Using the conference write-up below, decide whether each statement agrees with it. Answer yes or no for each, and quote the words from the write-up that settle it.
1. The conference hotel is next to the airport.
2. Lunch at the conference came only from the hotel's own catering.
3. Twitter's Bootstrap repository on GitHub has more than 8,000 forks.

■ Passage:
################

I spent the latter part of last week in San Diego at the inaugural CloudOpen conference, along with LinuxCon, which are both co-located with the Linux Plumbers Conference and the Linux Kernel Summit. As a pleasant change from the norm, I actually had an opportunity to attend a few talks. And one great thing about this event in particular is that the talks were full of new material, not just people making the rounds from one conference to another.
Logistically, the event was quite well-run. The Linux Foundation folks put on a ton of events, and they’ve got much of it down to a science. Even when the keynotes ran late, they had a PA system hooked up and announced schedule changes throughout the conference. One particularly interesting aspect of the conference was that they brought in food trucks for lunch rather than having the event purely catered by the hotel. Considering the conference hotel (the Sheraton Hotel & Marina) is adjacent to the airport and fairly isolated from the rest of the city, it was a pleasant surprise to get a bit of the flavor of San Diego coming to us. Here’s brief summaries and thoughts on the talks I found particularly interesting.
The anatomy of a Tweet
Twitter’s open-source manager, Chris Aniszczyk, gave one of the keynote talks on what happens on the back-end infrastructure every time you tweet. He started out with their philosophy, which is “Open-source almost all the things.” When they think about what’s sacred at Twitter, it’s not the software — it’s the data, particularly the historical data. Once they made that realization, they started opening tons of code. On GitHub, Twitter’s Bootstrap repository alone has more than 37,000 people who have bookmarked it and more than 8,000 forks.
After that, Chris walked through the flow of what happens when you send a tweet in. Turns out it goes through a ton of open-source code along the way, as well as a few proprietary bits:
- Snowflake (unique IDs)

################

■ Data segment:
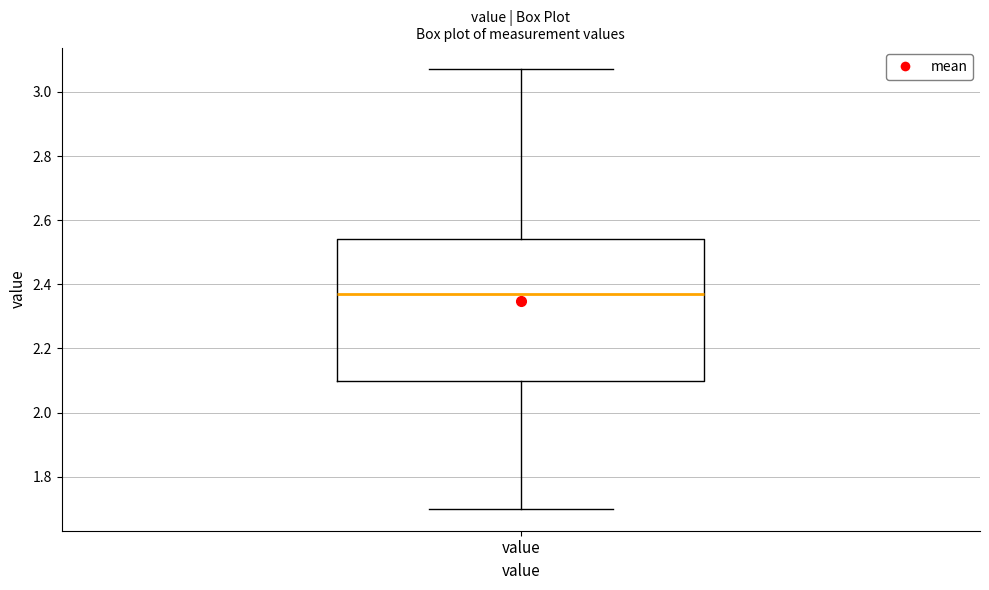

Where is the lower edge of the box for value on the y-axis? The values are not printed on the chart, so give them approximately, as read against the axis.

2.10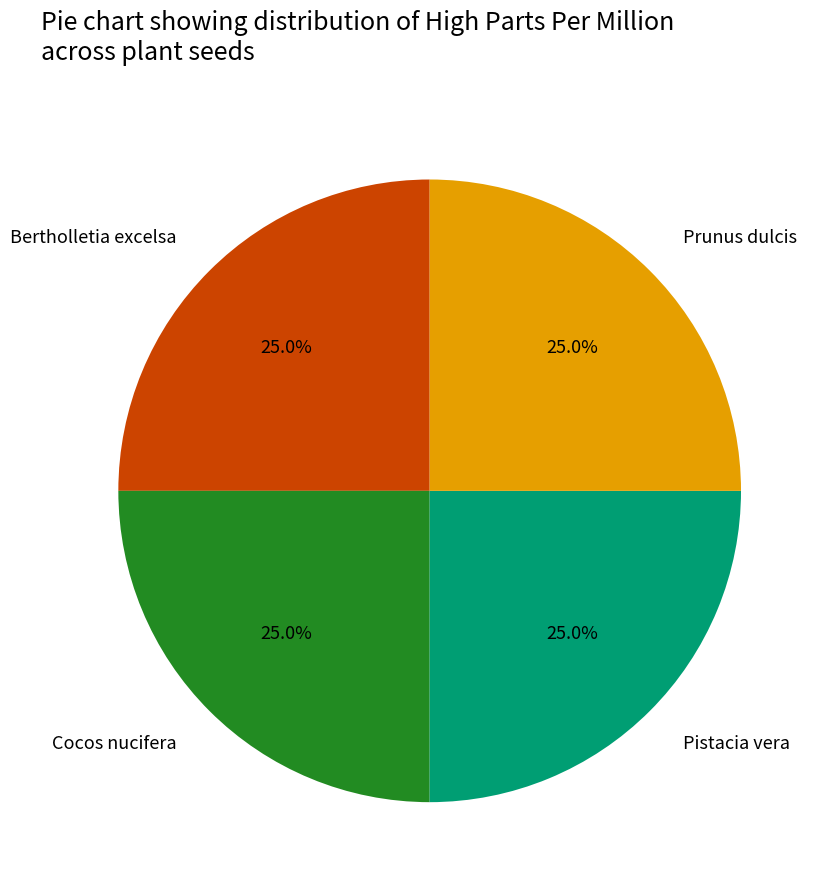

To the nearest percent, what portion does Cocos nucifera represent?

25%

################

■ Task result:
1. Yes: "adjacent to the airport and fairly isolated from the rest of the city"
2. No: "they brought in food trucks for lunch rather than having the event purely catered by the hotel"
3. Yes: "more than 37,000 people who have bookmarked it and more than 8,000 forks"